=== Listed entries ===

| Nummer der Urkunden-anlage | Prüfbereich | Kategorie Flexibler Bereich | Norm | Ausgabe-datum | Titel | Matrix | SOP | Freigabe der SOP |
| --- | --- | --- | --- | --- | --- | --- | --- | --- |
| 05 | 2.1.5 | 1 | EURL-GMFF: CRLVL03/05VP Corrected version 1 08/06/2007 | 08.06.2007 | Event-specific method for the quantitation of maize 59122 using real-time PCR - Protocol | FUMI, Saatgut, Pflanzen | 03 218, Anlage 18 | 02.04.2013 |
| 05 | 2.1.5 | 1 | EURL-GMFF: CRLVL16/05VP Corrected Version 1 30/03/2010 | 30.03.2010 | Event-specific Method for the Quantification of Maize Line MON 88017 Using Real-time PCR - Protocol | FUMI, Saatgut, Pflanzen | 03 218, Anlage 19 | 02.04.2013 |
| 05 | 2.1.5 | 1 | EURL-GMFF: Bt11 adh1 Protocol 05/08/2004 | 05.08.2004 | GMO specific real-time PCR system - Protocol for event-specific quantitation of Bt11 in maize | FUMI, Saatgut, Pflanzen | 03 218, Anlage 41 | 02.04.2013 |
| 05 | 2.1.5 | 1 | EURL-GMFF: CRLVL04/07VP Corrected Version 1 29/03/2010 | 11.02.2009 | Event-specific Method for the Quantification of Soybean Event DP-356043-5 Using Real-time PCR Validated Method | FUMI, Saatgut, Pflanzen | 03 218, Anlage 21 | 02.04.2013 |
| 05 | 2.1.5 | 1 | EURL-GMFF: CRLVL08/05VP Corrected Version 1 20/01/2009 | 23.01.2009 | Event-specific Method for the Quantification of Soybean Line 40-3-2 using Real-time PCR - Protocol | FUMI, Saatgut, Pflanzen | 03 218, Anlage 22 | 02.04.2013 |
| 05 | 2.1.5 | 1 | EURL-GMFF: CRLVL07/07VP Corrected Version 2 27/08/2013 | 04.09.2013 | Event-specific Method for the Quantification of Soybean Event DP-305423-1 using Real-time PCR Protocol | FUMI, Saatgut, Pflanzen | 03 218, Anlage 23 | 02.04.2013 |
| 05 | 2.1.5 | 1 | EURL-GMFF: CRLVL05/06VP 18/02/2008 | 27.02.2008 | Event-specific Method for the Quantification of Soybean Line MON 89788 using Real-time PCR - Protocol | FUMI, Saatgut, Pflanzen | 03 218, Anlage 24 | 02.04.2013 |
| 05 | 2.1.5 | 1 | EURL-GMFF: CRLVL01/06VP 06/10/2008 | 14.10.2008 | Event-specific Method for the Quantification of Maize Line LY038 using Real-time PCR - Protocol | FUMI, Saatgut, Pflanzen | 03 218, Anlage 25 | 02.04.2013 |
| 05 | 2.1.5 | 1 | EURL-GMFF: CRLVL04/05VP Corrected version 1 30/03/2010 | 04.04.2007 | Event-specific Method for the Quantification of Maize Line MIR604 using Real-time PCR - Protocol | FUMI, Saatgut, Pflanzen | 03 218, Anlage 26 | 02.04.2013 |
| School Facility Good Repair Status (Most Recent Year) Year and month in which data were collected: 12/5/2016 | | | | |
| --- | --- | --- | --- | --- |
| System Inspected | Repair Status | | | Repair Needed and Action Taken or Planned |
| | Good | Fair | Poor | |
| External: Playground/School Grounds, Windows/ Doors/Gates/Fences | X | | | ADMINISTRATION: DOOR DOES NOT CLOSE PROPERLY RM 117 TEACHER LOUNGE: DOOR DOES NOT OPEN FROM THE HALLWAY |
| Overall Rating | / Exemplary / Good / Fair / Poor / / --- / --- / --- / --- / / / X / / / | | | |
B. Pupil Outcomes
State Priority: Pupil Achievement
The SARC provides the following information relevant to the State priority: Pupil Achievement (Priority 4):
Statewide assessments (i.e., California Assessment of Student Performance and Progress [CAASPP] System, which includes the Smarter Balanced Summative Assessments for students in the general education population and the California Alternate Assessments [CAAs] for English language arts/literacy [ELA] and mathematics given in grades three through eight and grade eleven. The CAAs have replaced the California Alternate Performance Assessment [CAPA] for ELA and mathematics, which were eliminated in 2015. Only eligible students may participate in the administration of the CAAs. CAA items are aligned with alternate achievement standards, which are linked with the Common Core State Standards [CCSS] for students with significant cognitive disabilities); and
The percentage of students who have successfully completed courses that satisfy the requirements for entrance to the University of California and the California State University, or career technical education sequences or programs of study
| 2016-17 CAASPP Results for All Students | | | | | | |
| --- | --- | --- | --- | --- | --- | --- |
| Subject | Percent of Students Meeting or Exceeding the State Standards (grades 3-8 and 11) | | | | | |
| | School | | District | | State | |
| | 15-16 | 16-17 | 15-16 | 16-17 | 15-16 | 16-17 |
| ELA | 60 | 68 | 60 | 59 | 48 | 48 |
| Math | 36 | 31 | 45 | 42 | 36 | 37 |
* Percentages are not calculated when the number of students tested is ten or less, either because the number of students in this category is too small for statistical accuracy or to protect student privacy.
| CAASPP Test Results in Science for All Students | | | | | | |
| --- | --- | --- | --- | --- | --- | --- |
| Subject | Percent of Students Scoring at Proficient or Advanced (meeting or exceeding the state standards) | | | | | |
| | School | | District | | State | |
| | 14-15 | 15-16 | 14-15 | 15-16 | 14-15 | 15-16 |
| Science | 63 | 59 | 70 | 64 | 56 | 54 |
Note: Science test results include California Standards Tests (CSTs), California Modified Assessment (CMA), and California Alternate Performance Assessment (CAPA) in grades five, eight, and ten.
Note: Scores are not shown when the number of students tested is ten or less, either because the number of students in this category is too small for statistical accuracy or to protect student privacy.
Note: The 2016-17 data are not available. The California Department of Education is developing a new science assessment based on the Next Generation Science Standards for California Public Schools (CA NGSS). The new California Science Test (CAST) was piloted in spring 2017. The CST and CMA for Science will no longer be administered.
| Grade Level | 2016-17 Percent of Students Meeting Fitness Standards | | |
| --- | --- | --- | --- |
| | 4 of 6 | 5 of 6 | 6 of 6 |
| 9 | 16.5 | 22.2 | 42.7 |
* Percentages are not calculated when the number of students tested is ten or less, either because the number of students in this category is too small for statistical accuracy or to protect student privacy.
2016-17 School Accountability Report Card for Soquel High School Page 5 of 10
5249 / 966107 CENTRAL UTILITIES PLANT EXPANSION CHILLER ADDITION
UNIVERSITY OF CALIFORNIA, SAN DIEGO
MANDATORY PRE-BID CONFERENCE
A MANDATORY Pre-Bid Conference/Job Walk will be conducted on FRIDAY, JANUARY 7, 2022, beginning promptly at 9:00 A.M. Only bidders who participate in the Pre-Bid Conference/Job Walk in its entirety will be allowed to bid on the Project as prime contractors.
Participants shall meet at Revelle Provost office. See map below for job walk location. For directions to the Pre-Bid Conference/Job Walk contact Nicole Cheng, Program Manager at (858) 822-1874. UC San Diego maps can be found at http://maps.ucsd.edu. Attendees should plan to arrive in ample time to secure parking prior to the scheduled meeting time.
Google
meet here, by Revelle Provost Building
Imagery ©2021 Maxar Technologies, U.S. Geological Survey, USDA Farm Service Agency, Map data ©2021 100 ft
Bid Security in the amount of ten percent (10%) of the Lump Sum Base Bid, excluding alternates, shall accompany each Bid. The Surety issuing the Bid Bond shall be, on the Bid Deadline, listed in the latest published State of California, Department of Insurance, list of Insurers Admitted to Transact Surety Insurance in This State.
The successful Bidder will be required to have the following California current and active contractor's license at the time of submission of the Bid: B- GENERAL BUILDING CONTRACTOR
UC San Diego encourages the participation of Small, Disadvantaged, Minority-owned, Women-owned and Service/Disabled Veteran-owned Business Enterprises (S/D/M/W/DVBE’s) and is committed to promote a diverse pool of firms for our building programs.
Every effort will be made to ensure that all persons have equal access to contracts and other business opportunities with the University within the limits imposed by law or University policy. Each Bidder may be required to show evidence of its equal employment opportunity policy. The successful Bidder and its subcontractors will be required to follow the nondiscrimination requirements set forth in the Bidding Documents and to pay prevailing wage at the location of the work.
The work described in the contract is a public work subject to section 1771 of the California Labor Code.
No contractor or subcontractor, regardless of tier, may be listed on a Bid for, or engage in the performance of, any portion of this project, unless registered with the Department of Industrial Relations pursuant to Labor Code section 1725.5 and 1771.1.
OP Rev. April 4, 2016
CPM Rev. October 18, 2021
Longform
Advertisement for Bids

=== Exercise directions ===
For the string "Science", filter the data and copy out each line where it occurs.

=== Solution for this problem ===
| CAASPP Test Results in Science for All Students | | | | | | |
| Science | 63 | 59 | 70 | 64 | 56 | 54 |
Note: Science test results include California Standards Tests (CSTs), California Modified Assessment (CMA), and California Alternate Performance Assessment (CAPA) in grades five, eight, and ten.
Note: The 2016-17 data are not available. The California Department of Education is developing a new science assessment based on the Next Generation Science Standards for California Public Schools (CA NGSS). The new California Science Test (CAST) was piloted in spring 2017. The CST and CMA for Science will no longer be administered.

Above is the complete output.